Thursday 19 May 2011

Going dotty

It looks so easy. You could surely just run up there, scramble over a few rocks and be up on the top in next to no time!
It isn't until you start to get up close and personal you see just how vast Stac Pollaidh is. It isn't that it's so high it's just so  much bigger and steeper than it first appears. The little dots are the two boys and their climbing partners. Two of the dots were in 'the chimney' bit but we could see their ropes, if you double click on the picture you can just see.
We had gone with them for the day, to keep them company we said! But I'm not quite sure why we said it, they stayed as dots for much of the day.
Where's Wally Niels? His head looks like a small white pebble in the middle of the picture. He thought he'd 'pop' up and wave to them from the base of  the stac, I was worried that by waving in response  my 'children' would lose their footing and fall off, but I needn't have worried, Niels soon reappeared admitting that even at the base they were still beyond the reach of communication!
He contented himself by peering up in the sky with a pair of not very strong binoculars and getting neck ache.
 I on the other hand to stop myself being that worried mother spent much of the day looking down and concentrating on my feet and their surrounds.
My trainers I thought  (not that they're very exciting) blended in perfectly with the mosses and grasses
I'm sorry I got a bit carried away with the macro setting
These were very little and growing right down in a rocky crevice. I looked in my wild flower book I think they may be bog bilberries
A tiny safe miniature world.
I did come up for air from time to time and looked at the bigger picture. So many people come up to the Scottish Highlands and see only rain and mist, but when it's glorious it's truly spectacular.
I glance up and notice a red dot on the top right hand corner of the stac. Two dots had made it to the top, the other two dots did a bit of traversing - that's sideways climbing I was later informed . Maybe they traversed round the other side of the mountain and I missed them.
It was getting towards early evening and the sun climbing lower in the sky. We hovered around the base of stac pollaidh  waiting for the dots to return
The nice thing about climbing....watching climbing,  is that you can stay still for much of the time and simply soak up the surroundings on the spot
It isn't long though before we hear a familiar jangling and clanging
and the first two dots appear - the traversing dots
 They discuss where they went wrong, why they went sideways, and came off the route they had planned.
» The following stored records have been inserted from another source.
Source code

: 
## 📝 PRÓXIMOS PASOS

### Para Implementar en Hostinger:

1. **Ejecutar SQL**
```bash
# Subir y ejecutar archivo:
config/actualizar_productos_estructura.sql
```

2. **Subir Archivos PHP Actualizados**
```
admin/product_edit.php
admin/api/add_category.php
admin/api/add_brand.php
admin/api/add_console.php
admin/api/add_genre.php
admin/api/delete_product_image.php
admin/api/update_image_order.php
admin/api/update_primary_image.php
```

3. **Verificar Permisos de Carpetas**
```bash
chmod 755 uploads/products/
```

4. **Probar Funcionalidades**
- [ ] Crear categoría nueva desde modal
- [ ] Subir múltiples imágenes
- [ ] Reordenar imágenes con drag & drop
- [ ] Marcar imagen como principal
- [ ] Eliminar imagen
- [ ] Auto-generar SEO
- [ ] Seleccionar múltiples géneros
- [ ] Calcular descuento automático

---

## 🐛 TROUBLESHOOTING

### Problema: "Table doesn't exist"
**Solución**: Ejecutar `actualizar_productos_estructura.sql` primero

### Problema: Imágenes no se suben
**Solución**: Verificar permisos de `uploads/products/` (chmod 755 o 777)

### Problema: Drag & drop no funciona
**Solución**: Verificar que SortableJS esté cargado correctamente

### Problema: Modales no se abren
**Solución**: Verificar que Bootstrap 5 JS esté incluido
Fortunately Dad, who'd watched it all could point out exactly what they should have done!
More jangling and the next two dots appear followed by Richard, a friend who came too but didn't climb.
I know they were safe really, they take it all quite seriously, but it's good the mountain returns them in one piece.
Back to the car and supper and a welcome drink in the pub!


Dan said...

I think I'd have go to the pub (for several hours) before I went up to the summit! I'm grateful that, like you, I get so much pleasure from finding the tiny details, like the bog bilberries.
You got some fantastic shots and I can imagine you were so relieved when all of the dots arrived back down again.

S. Etole said...

You live in the most amazing place. As the mother of a rock climber I understand the tension.

old_black said...

Woah! That is so spectacular!! From the ultra close-ups to the distant mountains and lakes. I'm sitting in an inner city office on the other side of the world with my mouth open.

ju-north said...

Beautiful scenery! We hope to do part of the walk soon!

Mac n' Janet said...

Spectacular scenery, brave souls, beautiful day, but it would have scared the pooh out of me, both as a watcher or, heaven forbid, a participant. Extreme fear of heights.

Becks said...

Lovely photos Ann.... It's a typically murky day here in Mankchester and I have location envy! Thanks again for having me, it was a great few days.

annie hoff said...

Hi Becks
How exciting to hear from you - one of my blog dots!
You're welcome here any time at all

rachel said...

Brave of you, a mother, to watch! I once observed my son, when he was a tree surgeon, dangling from ropes 70 feet up a tree, and wielding a chainsaw. Never again; bad for the heart!

Ann said...

Wow! what stunning photographs from a great trip. I agree with you when the clouds lift and the rain stops Scotland is truely beautiful. I lived in Scotland for 30 years and still miss it every day.